=== Begin Enclosure ===
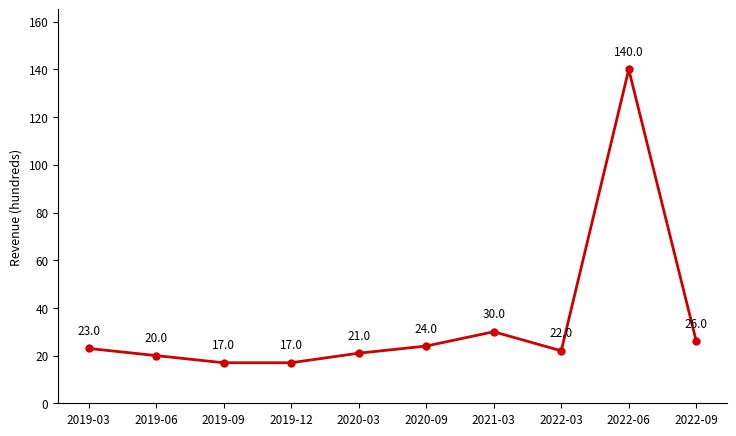

The chart shows a value of 6 at 2021-03. True or false?

False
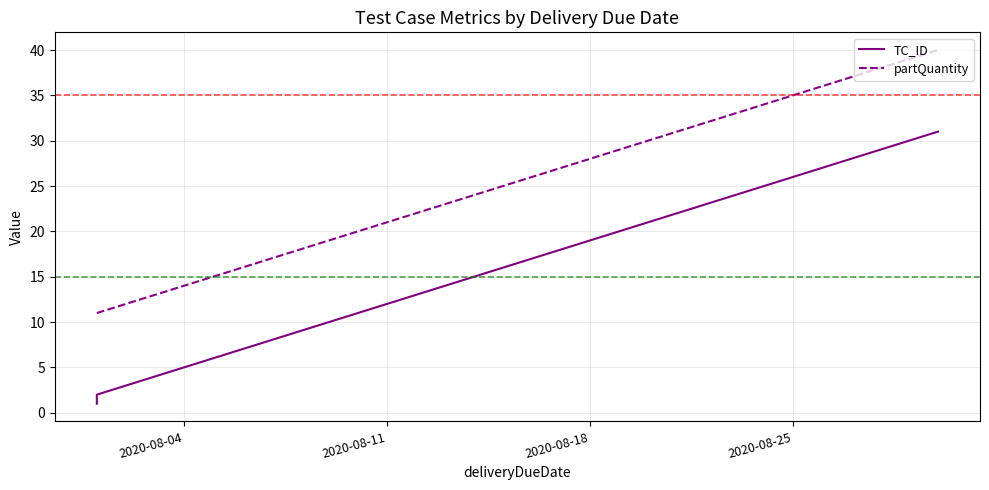

The partQuantity series shows 5 at 2020-08-04. True or false?

False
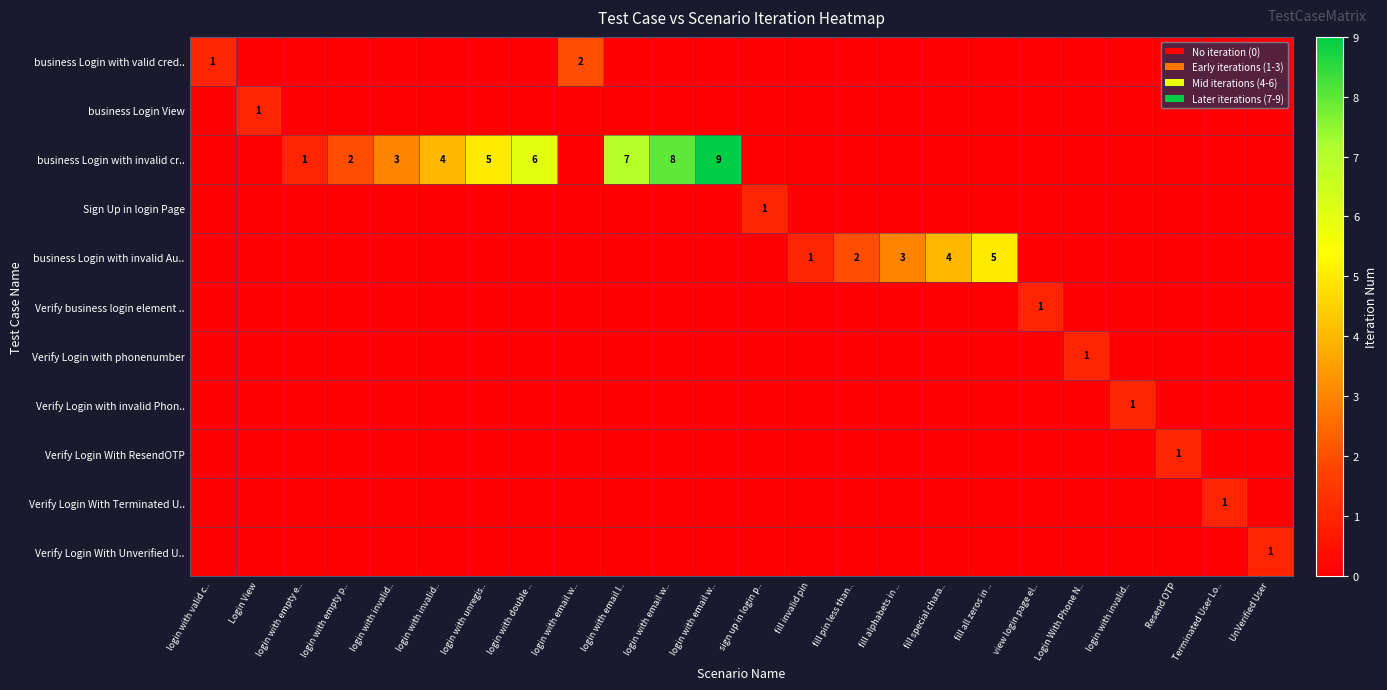

What is the spread (max minus min) of values at Login View?

1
=== End Enclosure ===
:: Aim of the exercise ::
Gather each line of the rows above that contains the word "True". Case matters.

:: Response area ::
The chart shows a value of 6 at 2021-03. True or false?
The partQuantity series shows 5 at 2020-08-04. True or false?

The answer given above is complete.